If the future clinical studies pan out in their favour (and the teams expect that they will) and FDA approval is granted, the team will certainly have more than just a feather in their caps – they will have created a viable device which can simplify the chest pain triage process significantly, enabling medical professionals to better diagnose patients in a shorter time (by at least a third of the time it takes currently), and at a much-reduced overall cost to healthcare sectors.

Shrivastava has ambitions to improve his company’s imaging technology even further so that it can accurately target other areas of the body within the next 10 years. The technology as it is, is not heart-specific and can pick up magnetic field activity from any organ or tissue in the body. If the team can achieve this, it will create a useful mapping mechanism for medical diagnosis down the line.
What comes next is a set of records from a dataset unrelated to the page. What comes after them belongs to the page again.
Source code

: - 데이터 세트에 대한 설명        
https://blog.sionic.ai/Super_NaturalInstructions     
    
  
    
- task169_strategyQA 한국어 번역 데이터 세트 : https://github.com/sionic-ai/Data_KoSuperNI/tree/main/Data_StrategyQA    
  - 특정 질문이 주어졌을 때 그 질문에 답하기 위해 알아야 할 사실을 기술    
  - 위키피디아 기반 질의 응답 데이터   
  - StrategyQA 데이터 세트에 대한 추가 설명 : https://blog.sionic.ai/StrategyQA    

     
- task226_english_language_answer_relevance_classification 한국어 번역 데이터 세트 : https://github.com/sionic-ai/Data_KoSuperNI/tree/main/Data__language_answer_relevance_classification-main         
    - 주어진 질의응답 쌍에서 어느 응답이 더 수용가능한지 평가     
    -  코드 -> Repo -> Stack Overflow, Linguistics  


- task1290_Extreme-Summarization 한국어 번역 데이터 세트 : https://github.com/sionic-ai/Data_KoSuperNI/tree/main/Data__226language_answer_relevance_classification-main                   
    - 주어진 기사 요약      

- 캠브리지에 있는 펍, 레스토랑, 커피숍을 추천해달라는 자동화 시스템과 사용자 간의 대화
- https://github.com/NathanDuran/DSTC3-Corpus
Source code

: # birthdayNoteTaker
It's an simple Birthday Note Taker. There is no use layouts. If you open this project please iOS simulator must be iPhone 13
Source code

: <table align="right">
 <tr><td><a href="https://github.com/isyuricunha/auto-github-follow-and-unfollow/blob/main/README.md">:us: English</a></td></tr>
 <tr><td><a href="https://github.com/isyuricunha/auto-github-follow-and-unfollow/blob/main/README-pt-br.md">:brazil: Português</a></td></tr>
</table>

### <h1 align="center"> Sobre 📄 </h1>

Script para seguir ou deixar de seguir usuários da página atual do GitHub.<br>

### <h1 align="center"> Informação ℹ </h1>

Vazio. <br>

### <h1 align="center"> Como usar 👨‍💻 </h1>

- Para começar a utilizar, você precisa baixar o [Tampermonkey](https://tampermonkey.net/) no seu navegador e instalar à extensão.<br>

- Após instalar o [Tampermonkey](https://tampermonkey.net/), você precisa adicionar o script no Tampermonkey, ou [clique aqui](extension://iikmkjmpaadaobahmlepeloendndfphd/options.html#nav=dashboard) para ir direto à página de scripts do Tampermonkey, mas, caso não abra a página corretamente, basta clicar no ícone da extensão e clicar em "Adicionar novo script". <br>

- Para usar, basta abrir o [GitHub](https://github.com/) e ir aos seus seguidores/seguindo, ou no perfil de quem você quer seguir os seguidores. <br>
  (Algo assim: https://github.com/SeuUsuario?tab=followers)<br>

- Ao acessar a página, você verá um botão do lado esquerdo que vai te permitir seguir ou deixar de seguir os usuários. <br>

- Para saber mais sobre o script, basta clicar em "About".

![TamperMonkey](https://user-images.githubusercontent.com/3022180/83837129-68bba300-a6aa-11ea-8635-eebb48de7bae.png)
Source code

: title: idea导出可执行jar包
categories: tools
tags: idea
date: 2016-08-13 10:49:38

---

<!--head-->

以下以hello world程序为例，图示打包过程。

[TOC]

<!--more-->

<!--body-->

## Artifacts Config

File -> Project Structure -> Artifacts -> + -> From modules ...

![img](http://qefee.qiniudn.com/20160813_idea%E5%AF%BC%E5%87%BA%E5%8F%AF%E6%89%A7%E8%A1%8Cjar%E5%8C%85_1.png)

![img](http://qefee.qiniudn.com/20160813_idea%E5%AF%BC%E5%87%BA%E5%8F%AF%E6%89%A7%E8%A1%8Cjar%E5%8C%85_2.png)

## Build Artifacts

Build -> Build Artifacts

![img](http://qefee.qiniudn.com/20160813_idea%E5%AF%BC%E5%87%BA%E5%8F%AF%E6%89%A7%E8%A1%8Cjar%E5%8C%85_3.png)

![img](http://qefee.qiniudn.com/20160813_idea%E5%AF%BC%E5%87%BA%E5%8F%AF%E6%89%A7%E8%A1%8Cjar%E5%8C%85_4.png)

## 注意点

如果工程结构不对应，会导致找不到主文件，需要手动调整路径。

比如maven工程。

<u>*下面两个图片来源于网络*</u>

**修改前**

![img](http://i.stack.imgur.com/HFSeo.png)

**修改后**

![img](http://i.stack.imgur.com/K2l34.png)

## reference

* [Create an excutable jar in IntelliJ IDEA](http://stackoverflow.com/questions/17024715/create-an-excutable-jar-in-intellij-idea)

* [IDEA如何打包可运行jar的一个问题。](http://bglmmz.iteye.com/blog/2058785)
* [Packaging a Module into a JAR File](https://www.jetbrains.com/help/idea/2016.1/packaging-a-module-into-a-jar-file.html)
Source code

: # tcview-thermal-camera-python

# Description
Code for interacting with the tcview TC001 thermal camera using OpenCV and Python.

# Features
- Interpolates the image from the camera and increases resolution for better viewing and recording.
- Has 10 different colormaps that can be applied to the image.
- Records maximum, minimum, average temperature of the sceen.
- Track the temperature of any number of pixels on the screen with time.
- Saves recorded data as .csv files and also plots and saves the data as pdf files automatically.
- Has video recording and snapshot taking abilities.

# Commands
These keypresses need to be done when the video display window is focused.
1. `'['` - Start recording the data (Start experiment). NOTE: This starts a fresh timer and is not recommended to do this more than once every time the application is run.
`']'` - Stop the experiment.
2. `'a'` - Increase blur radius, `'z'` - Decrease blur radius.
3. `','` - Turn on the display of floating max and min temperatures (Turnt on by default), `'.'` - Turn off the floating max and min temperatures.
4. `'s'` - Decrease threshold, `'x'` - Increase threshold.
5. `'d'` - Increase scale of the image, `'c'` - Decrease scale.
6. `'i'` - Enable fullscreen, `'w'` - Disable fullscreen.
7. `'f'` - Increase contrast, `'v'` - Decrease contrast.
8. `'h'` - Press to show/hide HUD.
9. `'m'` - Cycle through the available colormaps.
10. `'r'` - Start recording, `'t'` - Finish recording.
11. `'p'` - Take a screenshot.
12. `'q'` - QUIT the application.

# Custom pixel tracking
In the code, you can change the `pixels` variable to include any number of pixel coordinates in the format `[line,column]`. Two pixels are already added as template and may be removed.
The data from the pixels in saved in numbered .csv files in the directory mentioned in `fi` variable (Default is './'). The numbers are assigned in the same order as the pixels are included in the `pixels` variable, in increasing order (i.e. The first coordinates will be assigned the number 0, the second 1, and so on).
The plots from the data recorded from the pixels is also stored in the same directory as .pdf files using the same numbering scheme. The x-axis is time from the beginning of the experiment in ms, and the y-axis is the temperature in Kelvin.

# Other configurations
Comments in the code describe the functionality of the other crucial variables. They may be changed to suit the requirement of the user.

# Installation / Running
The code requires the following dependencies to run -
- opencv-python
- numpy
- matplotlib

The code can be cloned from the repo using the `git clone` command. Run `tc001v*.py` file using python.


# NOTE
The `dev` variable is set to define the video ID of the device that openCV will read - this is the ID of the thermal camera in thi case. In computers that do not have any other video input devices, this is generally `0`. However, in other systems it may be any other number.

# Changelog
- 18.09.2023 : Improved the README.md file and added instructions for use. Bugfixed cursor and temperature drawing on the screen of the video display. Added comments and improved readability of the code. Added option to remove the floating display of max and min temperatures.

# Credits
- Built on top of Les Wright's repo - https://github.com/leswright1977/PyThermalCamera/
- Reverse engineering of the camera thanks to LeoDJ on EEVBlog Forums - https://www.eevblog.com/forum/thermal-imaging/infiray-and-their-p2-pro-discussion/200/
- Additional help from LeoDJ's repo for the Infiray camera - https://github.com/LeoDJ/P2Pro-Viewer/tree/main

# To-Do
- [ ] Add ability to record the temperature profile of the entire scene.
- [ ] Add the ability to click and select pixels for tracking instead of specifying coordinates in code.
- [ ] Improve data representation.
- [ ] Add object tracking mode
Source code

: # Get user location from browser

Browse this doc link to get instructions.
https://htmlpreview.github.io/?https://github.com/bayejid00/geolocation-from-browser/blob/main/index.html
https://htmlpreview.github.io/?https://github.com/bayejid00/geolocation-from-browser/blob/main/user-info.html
What else is on the cards for this dynamic team?

Shrivastava and his team have a passion for science and are thinking much further than Faraday and its potential multi-body mapping capabilities. There are two other bio-magnetic imaging tool ambitions up their sleeves…

One of them is Genetesis Lorentz, a foetal magnetocardiography device which can measure the tiny heartbeats of a foetus in-utero. The scanning process will be similar to Faraday using a chamber to prevent external magnetic field interference with recordings. It is also non-invasive which can help to provide a reliable option for observing the heart health (measured by foetal heart rhythms) of an unborn baby from a woman’s second trimester of pregnancy onwards. The team is also looking at refining the device in such a way that it offers highly sensitive and accurate data, again in a cost-effective way.

Another is Genetesis Weber, a table top bio-magnetic imaging device which may be useful for small animal studies. This device could replace the need for telemetric ECG / EKG preparations, providing a more detailed analysis. In a sense, it’s like a little animal research unit.

Watch this space for updates on pilot study results and the FDA’s final decision on Faraday in future.